一般社団法人 日本生活習慣病予防協会 JPALD
生活習慣病
おいしく食べる 楽しくはかる 生活習慣病講座

45.がんの健康情報

 「がんに効く」「がんが治る」などといって出回る健康情報。「がん」の最終回は、これらの情報を果たしてどこまで信じてよいのか、東北大学医学部の坪野吉孝助教授に聞きました。
がんのどんな情報に注意したらよいのですか
 「がんの標準的な治療法には、外科手術、抗がん剤を使った化学療法、放射線療法などがあります。こうした通常野の治療以外の健康食品や民間療法を“代替療法”と呼びますが、がん患者さんの多くが関心をもち、実際に利用している人もいます。けれども、これらのほとんどがきちんとした科学的根拠に基づいていないのも事実。特に『極端なエネルギー制限をする』『1つの食品や成分を大量にとる』『通常の治療をやめて特定の代替療法だけを行う』などは、かえって病状を悪化させたり、健康を害する危険があるので勧められません」
ほかにもありますか
 「サプリメントのとり方に注意が必要です。まずビタミンA、Cなどの抗酸化物質ですが、放射線治療や化学療法の一部は、活性酸素を発生させてがん細胞を攻撃し、治療効果を発揮します。

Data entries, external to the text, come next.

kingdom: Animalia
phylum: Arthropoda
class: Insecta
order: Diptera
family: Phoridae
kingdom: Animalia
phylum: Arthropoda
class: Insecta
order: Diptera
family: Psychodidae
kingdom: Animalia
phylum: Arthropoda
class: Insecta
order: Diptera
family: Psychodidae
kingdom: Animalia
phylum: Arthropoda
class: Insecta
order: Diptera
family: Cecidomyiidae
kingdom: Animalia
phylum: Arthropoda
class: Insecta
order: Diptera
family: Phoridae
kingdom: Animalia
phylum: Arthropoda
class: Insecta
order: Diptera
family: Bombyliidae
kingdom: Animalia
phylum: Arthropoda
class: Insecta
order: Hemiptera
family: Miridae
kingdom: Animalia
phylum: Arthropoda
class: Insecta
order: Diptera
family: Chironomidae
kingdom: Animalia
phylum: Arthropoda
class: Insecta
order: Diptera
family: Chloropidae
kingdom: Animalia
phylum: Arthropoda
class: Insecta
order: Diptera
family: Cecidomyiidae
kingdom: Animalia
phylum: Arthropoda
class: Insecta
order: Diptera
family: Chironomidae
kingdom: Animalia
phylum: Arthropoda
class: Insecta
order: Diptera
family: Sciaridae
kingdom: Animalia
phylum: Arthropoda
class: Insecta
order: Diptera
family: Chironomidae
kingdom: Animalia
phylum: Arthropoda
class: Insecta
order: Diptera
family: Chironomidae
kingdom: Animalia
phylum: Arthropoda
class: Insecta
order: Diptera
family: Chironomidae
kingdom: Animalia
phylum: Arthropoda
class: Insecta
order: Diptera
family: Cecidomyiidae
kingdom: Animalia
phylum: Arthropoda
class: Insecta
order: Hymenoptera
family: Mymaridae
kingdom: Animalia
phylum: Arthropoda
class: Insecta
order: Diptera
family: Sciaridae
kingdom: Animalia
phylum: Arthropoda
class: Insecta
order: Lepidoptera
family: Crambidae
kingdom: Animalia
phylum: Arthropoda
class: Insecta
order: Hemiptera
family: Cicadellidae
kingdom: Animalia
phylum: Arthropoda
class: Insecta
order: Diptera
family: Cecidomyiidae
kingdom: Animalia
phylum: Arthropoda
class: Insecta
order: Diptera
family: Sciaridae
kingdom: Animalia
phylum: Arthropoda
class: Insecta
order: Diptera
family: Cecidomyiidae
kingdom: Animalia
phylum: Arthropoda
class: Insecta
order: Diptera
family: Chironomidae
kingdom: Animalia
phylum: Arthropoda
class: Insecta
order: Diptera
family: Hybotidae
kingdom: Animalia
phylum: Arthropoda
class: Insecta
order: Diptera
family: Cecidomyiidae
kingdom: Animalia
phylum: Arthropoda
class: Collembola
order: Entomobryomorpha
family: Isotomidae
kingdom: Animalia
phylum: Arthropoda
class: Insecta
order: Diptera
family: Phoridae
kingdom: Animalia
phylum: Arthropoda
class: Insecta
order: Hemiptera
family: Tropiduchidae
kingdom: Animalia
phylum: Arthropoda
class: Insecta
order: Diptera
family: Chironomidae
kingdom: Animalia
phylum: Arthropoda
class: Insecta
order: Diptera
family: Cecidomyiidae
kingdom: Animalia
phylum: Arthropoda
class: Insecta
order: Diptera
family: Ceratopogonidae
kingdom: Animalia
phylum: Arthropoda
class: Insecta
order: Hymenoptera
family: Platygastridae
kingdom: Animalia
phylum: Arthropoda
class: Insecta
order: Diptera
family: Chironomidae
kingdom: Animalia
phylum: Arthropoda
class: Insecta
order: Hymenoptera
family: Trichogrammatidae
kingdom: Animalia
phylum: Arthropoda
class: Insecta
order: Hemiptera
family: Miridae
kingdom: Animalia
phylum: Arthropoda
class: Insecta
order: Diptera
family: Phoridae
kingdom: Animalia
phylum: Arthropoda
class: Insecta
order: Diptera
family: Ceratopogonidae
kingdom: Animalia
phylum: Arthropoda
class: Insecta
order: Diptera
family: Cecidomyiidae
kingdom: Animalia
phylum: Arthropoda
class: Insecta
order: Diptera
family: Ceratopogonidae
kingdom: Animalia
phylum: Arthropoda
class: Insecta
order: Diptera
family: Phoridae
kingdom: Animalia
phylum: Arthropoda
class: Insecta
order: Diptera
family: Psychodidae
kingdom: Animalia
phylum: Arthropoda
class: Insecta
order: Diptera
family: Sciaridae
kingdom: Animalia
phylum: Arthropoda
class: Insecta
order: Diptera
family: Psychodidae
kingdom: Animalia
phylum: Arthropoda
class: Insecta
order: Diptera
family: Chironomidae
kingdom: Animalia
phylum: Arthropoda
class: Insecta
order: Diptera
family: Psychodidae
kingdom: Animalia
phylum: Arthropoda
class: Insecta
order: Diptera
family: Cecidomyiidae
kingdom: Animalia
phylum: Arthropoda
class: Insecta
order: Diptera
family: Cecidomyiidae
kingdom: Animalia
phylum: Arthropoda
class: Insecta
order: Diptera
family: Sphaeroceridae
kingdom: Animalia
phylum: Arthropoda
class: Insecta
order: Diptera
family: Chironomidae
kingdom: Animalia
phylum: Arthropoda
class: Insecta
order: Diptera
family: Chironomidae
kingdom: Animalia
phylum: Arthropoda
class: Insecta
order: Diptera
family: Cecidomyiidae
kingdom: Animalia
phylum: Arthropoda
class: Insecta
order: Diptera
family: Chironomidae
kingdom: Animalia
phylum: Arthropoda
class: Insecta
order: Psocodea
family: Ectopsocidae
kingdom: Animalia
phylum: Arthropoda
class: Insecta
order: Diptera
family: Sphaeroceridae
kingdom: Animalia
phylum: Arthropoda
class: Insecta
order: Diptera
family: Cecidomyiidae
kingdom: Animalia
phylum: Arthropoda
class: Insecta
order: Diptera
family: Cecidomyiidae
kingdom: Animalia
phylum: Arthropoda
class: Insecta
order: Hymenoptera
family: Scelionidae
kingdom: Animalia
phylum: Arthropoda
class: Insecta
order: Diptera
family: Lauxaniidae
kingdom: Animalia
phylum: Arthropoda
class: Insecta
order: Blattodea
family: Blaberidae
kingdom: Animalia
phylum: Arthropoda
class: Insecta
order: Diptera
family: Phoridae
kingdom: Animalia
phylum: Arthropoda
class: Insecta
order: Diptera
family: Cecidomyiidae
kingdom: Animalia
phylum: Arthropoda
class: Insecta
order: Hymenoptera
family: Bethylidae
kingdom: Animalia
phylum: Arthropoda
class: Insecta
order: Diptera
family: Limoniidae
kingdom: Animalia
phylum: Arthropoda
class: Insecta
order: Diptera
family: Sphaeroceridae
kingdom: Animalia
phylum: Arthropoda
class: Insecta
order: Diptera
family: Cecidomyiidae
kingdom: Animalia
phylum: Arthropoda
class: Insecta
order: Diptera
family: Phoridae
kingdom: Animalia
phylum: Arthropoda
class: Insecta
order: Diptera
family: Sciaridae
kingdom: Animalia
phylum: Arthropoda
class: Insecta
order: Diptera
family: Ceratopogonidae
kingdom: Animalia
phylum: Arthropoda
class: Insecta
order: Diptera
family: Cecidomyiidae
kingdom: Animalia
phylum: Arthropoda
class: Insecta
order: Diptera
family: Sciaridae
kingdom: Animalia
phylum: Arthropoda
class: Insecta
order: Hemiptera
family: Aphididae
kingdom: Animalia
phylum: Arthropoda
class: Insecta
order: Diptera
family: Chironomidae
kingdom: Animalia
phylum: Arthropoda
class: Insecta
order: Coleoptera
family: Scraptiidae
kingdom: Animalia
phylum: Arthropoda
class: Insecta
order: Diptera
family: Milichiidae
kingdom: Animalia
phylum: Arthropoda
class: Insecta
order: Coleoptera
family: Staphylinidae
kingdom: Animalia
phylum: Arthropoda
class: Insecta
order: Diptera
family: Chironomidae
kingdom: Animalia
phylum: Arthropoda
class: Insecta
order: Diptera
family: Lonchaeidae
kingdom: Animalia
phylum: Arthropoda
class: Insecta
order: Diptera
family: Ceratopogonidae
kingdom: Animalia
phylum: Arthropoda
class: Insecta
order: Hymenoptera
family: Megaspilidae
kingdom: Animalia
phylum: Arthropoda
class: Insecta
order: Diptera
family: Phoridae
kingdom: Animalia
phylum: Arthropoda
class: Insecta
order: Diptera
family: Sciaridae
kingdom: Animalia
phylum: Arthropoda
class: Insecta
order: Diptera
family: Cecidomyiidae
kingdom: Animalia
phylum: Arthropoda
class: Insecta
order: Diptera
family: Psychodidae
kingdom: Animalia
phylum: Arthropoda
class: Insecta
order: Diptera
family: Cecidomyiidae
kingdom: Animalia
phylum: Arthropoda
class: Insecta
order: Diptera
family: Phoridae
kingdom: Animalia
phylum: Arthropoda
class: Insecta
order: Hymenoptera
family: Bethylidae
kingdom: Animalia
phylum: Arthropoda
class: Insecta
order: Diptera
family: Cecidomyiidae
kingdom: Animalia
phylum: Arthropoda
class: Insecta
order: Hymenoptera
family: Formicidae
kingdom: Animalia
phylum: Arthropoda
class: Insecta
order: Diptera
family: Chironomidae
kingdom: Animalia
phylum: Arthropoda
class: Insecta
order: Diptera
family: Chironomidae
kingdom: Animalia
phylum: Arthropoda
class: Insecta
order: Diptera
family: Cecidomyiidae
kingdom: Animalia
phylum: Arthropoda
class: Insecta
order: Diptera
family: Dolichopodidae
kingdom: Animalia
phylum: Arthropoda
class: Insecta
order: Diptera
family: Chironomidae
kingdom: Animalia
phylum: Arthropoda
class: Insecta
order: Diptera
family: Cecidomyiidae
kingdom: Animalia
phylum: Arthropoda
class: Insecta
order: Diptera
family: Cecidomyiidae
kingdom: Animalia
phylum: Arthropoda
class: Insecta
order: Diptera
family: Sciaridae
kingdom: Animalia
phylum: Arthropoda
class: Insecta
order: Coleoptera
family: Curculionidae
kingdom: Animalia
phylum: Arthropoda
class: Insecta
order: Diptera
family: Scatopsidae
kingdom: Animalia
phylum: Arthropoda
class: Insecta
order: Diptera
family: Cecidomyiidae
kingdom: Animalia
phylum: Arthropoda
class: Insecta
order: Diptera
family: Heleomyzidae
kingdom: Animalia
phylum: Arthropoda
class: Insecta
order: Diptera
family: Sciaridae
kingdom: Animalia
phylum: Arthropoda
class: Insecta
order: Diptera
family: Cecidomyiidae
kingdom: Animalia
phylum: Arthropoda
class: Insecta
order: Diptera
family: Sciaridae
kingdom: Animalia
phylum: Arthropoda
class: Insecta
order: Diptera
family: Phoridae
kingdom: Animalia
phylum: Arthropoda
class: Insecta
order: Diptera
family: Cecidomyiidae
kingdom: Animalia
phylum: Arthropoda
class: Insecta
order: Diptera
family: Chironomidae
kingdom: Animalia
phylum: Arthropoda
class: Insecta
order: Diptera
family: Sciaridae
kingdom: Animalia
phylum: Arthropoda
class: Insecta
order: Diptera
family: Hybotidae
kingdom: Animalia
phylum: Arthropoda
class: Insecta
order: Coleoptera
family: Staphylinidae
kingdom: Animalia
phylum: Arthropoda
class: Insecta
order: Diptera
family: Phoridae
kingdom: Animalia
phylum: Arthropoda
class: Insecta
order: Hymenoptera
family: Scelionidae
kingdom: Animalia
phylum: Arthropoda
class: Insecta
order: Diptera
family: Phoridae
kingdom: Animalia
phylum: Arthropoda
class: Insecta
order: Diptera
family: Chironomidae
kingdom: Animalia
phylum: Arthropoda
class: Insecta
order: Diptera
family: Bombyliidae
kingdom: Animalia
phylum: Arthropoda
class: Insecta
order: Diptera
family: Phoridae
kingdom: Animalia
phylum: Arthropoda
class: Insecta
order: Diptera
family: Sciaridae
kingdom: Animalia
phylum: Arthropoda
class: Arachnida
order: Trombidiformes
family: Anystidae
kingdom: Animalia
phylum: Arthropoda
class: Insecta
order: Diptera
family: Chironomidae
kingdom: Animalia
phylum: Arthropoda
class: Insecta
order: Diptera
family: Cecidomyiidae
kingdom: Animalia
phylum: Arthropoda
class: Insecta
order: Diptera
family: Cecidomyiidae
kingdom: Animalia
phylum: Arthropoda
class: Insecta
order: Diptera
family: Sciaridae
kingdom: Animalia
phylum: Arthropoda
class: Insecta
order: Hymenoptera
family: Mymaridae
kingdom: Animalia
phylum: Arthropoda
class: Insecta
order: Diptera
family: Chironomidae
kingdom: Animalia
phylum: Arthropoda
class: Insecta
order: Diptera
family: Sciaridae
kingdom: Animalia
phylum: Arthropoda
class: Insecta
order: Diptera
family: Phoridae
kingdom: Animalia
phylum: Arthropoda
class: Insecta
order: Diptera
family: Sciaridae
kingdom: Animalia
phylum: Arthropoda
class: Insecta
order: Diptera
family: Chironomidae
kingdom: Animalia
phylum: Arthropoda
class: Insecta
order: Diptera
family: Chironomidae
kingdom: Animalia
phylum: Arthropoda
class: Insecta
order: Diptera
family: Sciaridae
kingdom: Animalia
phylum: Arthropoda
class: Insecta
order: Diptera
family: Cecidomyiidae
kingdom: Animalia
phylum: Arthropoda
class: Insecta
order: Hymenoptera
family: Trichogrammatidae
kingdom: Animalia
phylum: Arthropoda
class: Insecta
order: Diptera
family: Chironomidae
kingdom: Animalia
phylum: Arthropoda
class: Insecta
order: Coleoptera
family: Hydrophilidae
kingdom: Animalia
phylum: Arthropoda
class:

ところが、抗酸化物質をサプリメントとして大量にとると、かえって活性酸素の作用を弱めてしまうので、特に気をつける必要がありますね」
乳がんとの関係が注目されている大豆サプリメントはどうですか
 「大豆製品に含まれる植物性エストロゲンが、女性ホルモンのエストロゲンの働きを抑えて、乳がん予防につながるという報告があります。ところがその一方で、女性ホルモンのエストロゲンと化学構造が似ているので、エストロゲンの過剰摂取は、乳がんのリスクを高めるという考え方もあり、まだはっきりと結論が出ていません。今の段階では、サプリメントで大量にとるのは、やめておいたほうがよいでしょう」
最後にがん予防のまとめをお願いします
 「予防の基本は生活習慣です。エネルギーのとり過ぎに気をつけ、肥満を避けてください。さまざまな果物と野菜を食べることが大切ですが、サプリメントに頼らずに食品からとりましょう。また、牛、豚肉に偏らないこと。塩分を控えること。さらに、たばことアルコールをやめ、適度な運動が必要です。そして、氾濫している不確かな健康情報に惑わされないように、気をつけてください」

2004年02月 公開

※記事内容、肩書、所属等は公開当時のものです。ご留意ください。